Guest Q&A: AI-powered Fraud Attacks and Data Security are Key Challenges for SecOps
Responses by Adnan Khan, chief architect and senior director of data analytics and AI platforms at Visa
Tell us about yourself
With over 20 years of experience in data, AI, and enterprise architecture, I currently serve as chief architect and senior director of data analytics and AI platforms at Visa. My focus is on modernizing enterprise architectures and selecting future-proof technologies that enable secure, intelligent, and AI-first systems. A key area of responsibility is supporting agentic AI-driven fraud prevention and risk mitigation initiatives at global scale. Previously, I led the design of Nokia’s next-generation Open Analytics (NOA) framework, a pioneering data mesh-driven platform for telecom-scale data analytics. I completed a MS in CE at the University of Florida and have complemented my academic foundation with advanced AI/ML training on platforms like Coursera. I am passionate about building systems at scale that not only leverage data for business insights but also ensure resilience, governance, and security.
What are three considerations you feel should be top of mind for security teams?
At Visa, we see firsthand how AI-powered fraud attacks are evolving. Leveraging AI, fraudsters are preparing and launching sophisticated phishing and enumeration attacks. Security teams must anticipate these adversarial uses of AI and craft necessary controls to block those attempts.
Second, data security and governance: in payments, every data point can represent risk, and ensuring lineage and provenance across pipelines is critical for accurate fraud scoring.
Third, zero trust by design: with billions of global transactions flowing through hybrid environments, identity-centric controls and least-privilege access must be embedded at every layer to protect both customers and institutions.
Where do you think the challenges are in implementing and monitoring security policies across hybrid/multi-cloud environments?
For global payment networks like Visa, policy fragmentation is a core challenge. Different cloud providers enforce controls differently, creating inconsistent visibility across private/public or public/public cloud environments. This gives rise to visibility gaps, where rapidly scaling workloads are difficult to monitor. Finally, compliance drift often occurs as teams deploy services faster than controls can adapt. The solutions lie in a centralized policy orchestration, standardized security baselines, and cloud-agnostic observability platforms that maintain consistent enforcement across providers.
What kind of security challenges should organizations anticipate when scaling AI use, from test/dev to production?

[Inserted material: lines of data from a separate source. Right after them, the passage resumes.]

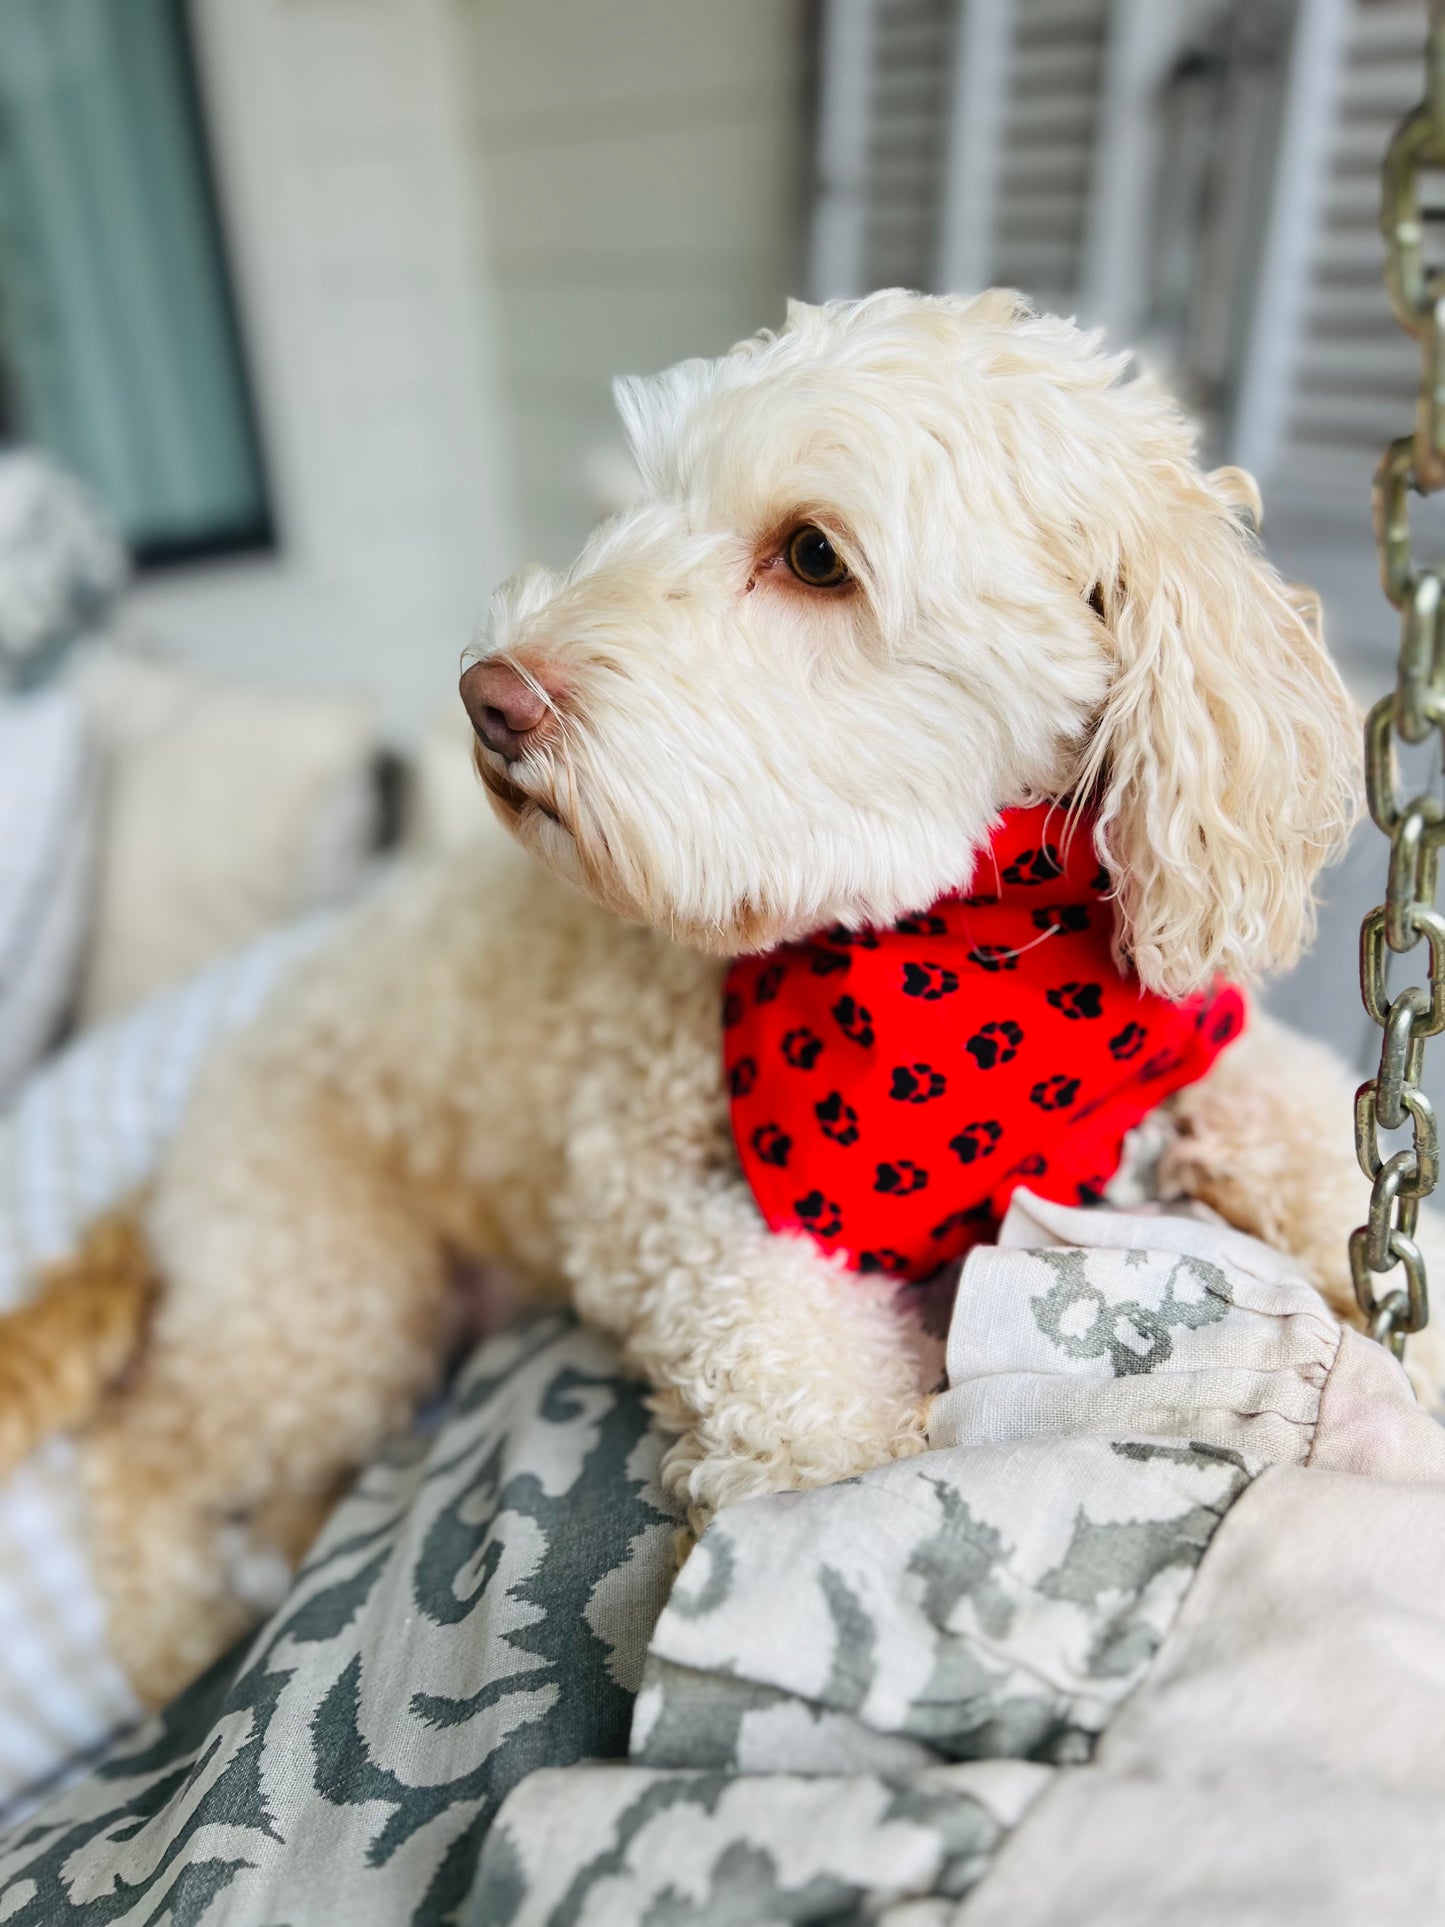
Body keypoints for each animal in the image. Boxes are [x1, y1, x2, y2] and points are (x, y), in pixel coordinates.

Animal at [0, 285, 1441, 1703]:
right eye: (637, 502)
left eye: (812, 555)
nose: (486, 696)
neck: (955, 948)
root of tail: (189, 1141)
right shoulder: (654, 1199)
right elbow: (796, 1393)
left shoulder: (1201, 1056)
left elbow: (1310, 1141)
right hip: (323, 1297)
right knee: (145, 1450)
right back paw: (178, 1642)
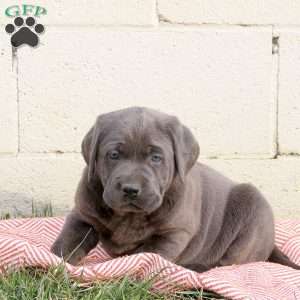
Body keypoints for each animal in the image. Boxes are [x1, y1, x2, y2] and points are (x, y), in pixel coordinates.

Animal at [51, 106, 300, 270]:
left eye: (156, 157)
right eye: (113, 155)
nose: (131, 189)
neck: (129, 216)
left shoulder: (173, 233)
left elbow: (143, 256)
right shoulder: (83, 214)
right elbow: (69, 240)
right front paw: (56, 262)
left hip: (253, 210)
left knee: (228, 262)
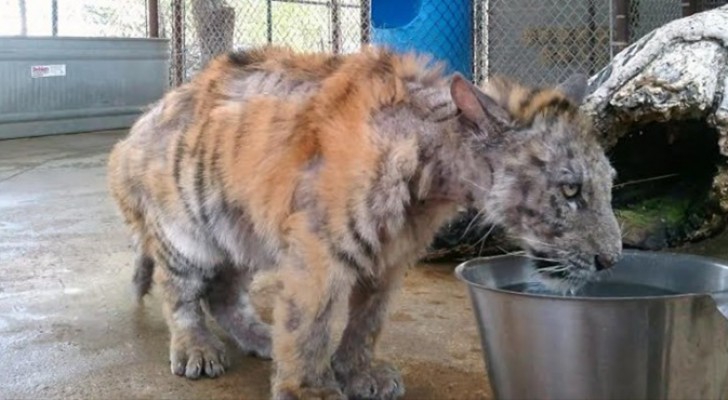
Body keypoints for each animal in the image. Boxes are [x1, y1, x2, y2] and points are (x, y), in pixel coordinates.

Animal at [106, 44, 620, 400]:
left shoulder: (388, 258)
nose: (611, 260)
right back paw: (197, 350)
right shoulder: (319, 251)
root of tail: (134, 131)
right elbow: (310, 323)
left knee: (223, 293)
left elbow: (366, 322)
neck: (433, 176)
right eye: (570, 190)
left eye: (608, 183)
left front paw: (357, 374)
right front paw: (310, 389)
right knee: (180, 293)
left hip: (241, 232)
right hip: (186, 231)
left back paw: (261, 337)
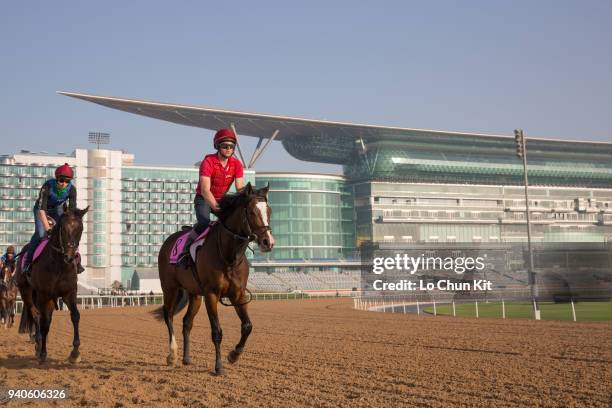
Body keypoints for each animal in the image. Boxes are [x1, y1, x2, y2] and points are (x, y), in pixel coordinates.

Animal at [14, 207, 88, 364]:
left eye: (80, 229)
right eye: (63, 229)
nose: (70, 257)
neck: (59, 264)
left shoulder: (69, 293)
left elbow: (75, 316)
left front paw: (75, 353)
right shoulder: (44, 295)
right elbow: (45, 323)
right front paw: (42, 353)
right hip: (26, 291)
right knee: (36, 315)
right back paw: (38, 344)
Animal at [153, 183, 274, 374]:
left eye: (268, 211)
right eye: (252, 212)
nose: (267, 242)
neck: (229, 256)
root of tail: (168, 241)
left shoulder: (238, 294)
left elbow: (247, 326)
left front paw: (234, 355)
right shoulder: (211, 295)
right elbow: (217, 331)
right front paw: (218, 367)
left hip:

Scaling AI in fraud prevention and risk scoring introduces unique risks. Model security is critical—an adversarial input could be crafted to bypass fraud detection models. Data leakage poses another risk. If sensitive payment or PII data is exposed in training or inference, trust is immediately compromised. Finally, operational blind spots emerge when dev/test models don’t have the same controls as production, yet they may still contain sensitive data. Addressing this requires secure MLOps pipelines, AI-specific governance, and continuous monitoring of fraud and risk models across environments.
What AI techniques do you see organizations using to improve security efficacy?
Some of the approaches working well for us are:
- Behavioral analytics that establish “normal” spending patterns and flag anomalies in real-time, a cornerstone of Visa’s fraud prevention.
- Generative AI and LLMs for signal correlation—surfacing hidden fraud attack vectors by connecting disparate transaction datasets, presenting security posture holistically.
- Agentic AI to automate incident response—reducing the time from fraud detection to transaction blocking or risk mitigation in seconds rather than hours.
Moving into the future, given the landscape of multi-vector attacks, how do you see security vendors needing to adapt and evolve? Should vendors start partnering or producing consolidated solutions instead?
In a payment ecosystem processing billions of transactions daily, point solutions simply won’t suffice. Vendors will need to consolidate their core capabilities into unified platforms that cover fraud detection, transaction monitoring, and compliance in an integrated way. At the same time, they must embrace open standards and APIs to integrate with complementary best-of-breed solutions. What will win in the future is ecosystem-level collaboration, where vendors provide end-to-end visibility, adaptive AI-driven defenses, and seamless interoperability, similar to how Visa partners globally to secure payments across the financial ecosystem.